Cada instituição de mediação tem a sua própria definição. A maioria tem de 20 a 60 palavras agrupadas em frases segmentadas, às vezes complexas. Muitos – embora não todos – prestadores de serviços tendem a ver o mundo mais através das suas próprias lentes privadas do que do ponto de vista dos seus clientes. Acabam por descrever o que fazem, em vez de definirem adequadamente a mediação em si. Consequentemente, limitam involuntariamente o que a mediação é, ou poderia ser, em virtude da visão estreita dentro da qual operam.

Por exemplo, a maioria das definições sugere que a mediação é um processo de resolução de litígios, o que implica que a utilização de um mediador para ajudar a negociar, por exemplo, um acordo pré-nupcial ou qualquer outro tipo de contrato, não é de alguma forma “mediação”. A palavra “confiança” está notavelmente ausente – apesar dos educadores terem recuado ao enfatizar a sua importância para a mediação. Não há consistência. Tudo isto sublinha a fragmentação do campo da mediação que impede a sua progressão para uma profissão global independente.

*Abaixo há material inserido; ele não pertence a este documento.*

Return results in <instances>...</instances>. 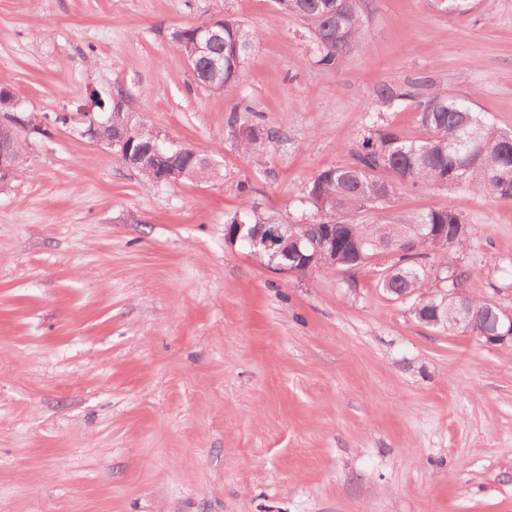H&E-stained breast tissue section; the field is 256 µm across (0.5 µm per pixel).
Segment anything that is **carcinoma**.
I'll return each mask as SVG.
<instances>
[{
	"label": "carcinoma",
	"instance_id": "1",
	"mask_svg": "<svg viewBox=\"0 0 512 512\" xmlns=\"http://www.w3.org/2000/svg\"><path fill=\"white\" fill-rule=\"evenodd\" d=\"M280 11L293 15L313 31L315 36L328 27L339 30L335 41L322 45L320 62L332 65L343 59L351 47L364 35L359 0H276ZM444 11L464 15L473 7V0H438ZM224 34L212 42V51L224 56V79H212L204 67L192 69L196 82L213 94L238 78L241 64L234 55V46L242 36L248 42L258 41V33L246 31L237 21L221 17ZM423 80L404 85H384L378 91L381 101L391 105L414 99ZM419 121L425 136L408 138L389 125L369 130L353 150V161L347 165L325 169L312 181L309 197L318 219L304 225L301 233L307 244L288 250L279 262L293 269H305L301 256L318 259L311 243L321 242L327 226L336 228V264L338 271L349 272L371 262L384 252L398 255L381 282L382 288L396 298L408 296V301L427 310L428 317H440L435 327L446 326L444 311H435L441 299L430 289L426 259L432 253L448 258V251L462 248L469 236L464 219L450 208L432 209L408 222H396L384 211L388 199L403 190L435 184L466 185L478 193L512 197L505 187L504 176L512 175V131H506L485 115L474 110L464 99L435 92L419 105ZM237 147L250 155L273 138L271 129L259 123L230 120ZM209 165L206 157L195 150L169 153L166 168L198 169ZM277 224L279 219L253 206L234 213L226 223ZM446 288H458L462 297L477 309L485 308L478 284L469 272L447 266Z\"/></svg>",
	"mask_w": 512,
	"mask_h": 512
}]
</instances>
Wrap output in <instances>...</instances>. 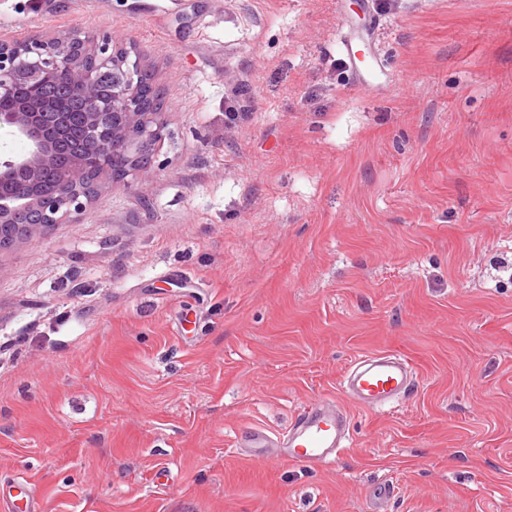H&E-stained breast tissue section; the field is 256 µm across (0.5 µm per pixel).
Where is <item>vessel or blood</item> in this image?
Returning <instances> with one entry per match:
<instances>
[{"label":"vessel or blood","instance_id":"obj_1","mask_svg":"<svg viewBox=\"0 0 512 512\" xmlns=\"http://www.w3.org/2000/svg\"><path fill=\"white\" fill-rule=\"evenodd\" d=\"M412 387L411 362L389 351L360 356L350 364L341 381L346 396L372 410L404 397ZM349 441L346 416L327 402L316 401L297 414L286 433L274 438L266 430L256 428L240 438L239 446L249 457L319 466L335 463Z\"/></svg>","mask_w":512,"mask_h":512}]
</instances>
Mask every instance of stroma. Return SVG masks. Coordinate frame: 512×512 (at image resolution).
<instances>
[{"label": "stroma", "instance_id": "stroma-1", "mask_svg": "<svg viewBox=\"0 0 512 512\" xmlns=\"http://www.w3.org/2000/svg\"><path fill=\"white\" fill-rule=\"evenodd\" d=\"M99 32L166 137L0 252L14 512H512V0H0V40ZM377 351L416 382L369 410ZM320 398L335 465L237 448ZM343 393L366 409H377L404 397L413 388V367L404 356L380 351L360 356L341 381Z\"/></svg>", "mask_w": 512, "mask_h": 512}]
</instances>
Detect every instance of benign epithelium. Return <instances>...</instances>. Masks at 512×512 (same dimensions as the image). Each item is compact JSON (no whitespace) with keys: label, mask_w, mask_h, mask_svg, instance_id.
I'll use <instances>...</instances> for the list:
<instances>
[{"label":"benign epithelium","mask_w":512,"mask_h":512,"mask_svg":"<svg viewBox=\"0 0 512 512\" xmlns=\"http://www.w3.org/2000/svg\"><path fill=\"white\" fill-rule=\"evenodd\" d=\"M87 54L97 58L99 68L83 65ZM145 73L140 59L130 60L109 33L88 39L0 41V100H13L9 111L0 112V128H9L30 145L26 154L0 161V251L44 227L71 222L86 210L100 186V179H90L89 158L110 154L123 160V179L151 172L165 121L163 113L144 105L152 92ZM107 74L112 77L110 100L100 92ZM60 76L80 103L84 129L81 150L65 158L59 143L70 135L69 114L44 96L46 86ZM21 81L29 94L15 100ZM19 171L25 182L19 188L20 203L12 206L1 198L16 189Z\"/></svg>","instance_id":"1"}]
</instances>
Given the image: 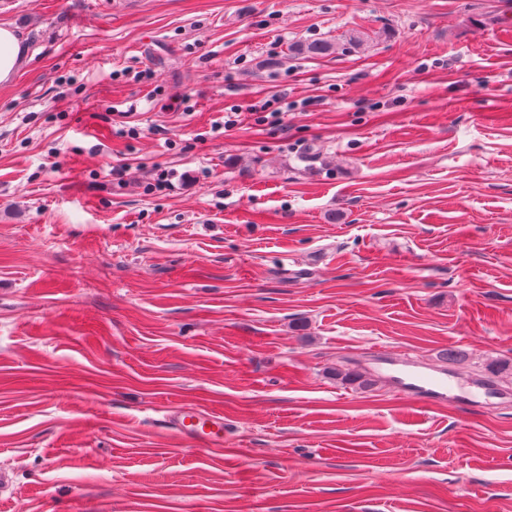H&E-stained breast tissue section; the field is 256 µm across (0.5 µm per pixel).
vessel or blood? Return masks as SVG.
Wrapping results in <instances>:
<instances>
[{
	"instance_id": "obj_1",
	"label": "vessel or blood",
	"mask_w": 512,
	"mask_h": 512,
	"mask_svg": "<svg viewBox=\"0 0 512 512\" xmlns=\"http://www.w3.org/2000/svg\"><path fill=\"white\" fill-rule=\"evenodd\" d=\"M391 379L399 392L424 405L451 400L458 406L469 407L492 398L496 393L491 383L464 378L449 373L447 369L416 361L404 362ZM169 422L200 447L215 445L218 435L224 430L222 416L189 409L171 415Z\"/></svg>"
}]
</instances>
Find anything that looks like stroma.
Wrapping results in <instances>:
<instances>
[{
    "label": "stroma",
    "mask_w": 512,
    "mask_h": 512,
    "mask_svg": "<svg viewBox=\"0 0 512 512\" xmlns=\"http://www.w3.org/2000/svg\"><path fill=\"white\" fill-rule=\"evenodd\" d=\"M0 24L27 49L0 85V512H512V0H0ZM377 347L508 396L336 379ZM185 406L222 447L166 426Z\"/></svg>",
    "instance_id": "1"
}]
</instances>
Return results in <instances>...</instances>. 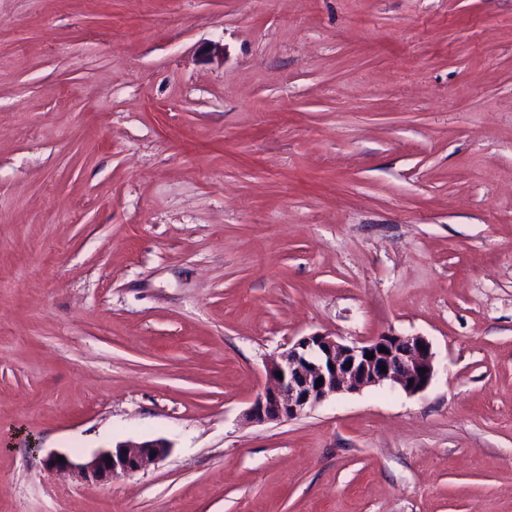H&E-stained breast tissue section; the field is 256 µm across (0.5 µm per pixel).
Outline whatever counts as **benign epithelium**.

À medida que este campo fragmentado caminha discretamente em direção a um conjunto de normas profissionais internacionais, padrões voluntários e um código de ética consistente, certamente os líderes da mediação podem pelo menos chegar a um acordo sobre uma definição clássica e universal de mediação, para o benefício dos seus usuários e potenciais usuários. Essa tarefa simples não pode escapar aos talentos extraordinários da área. Pode?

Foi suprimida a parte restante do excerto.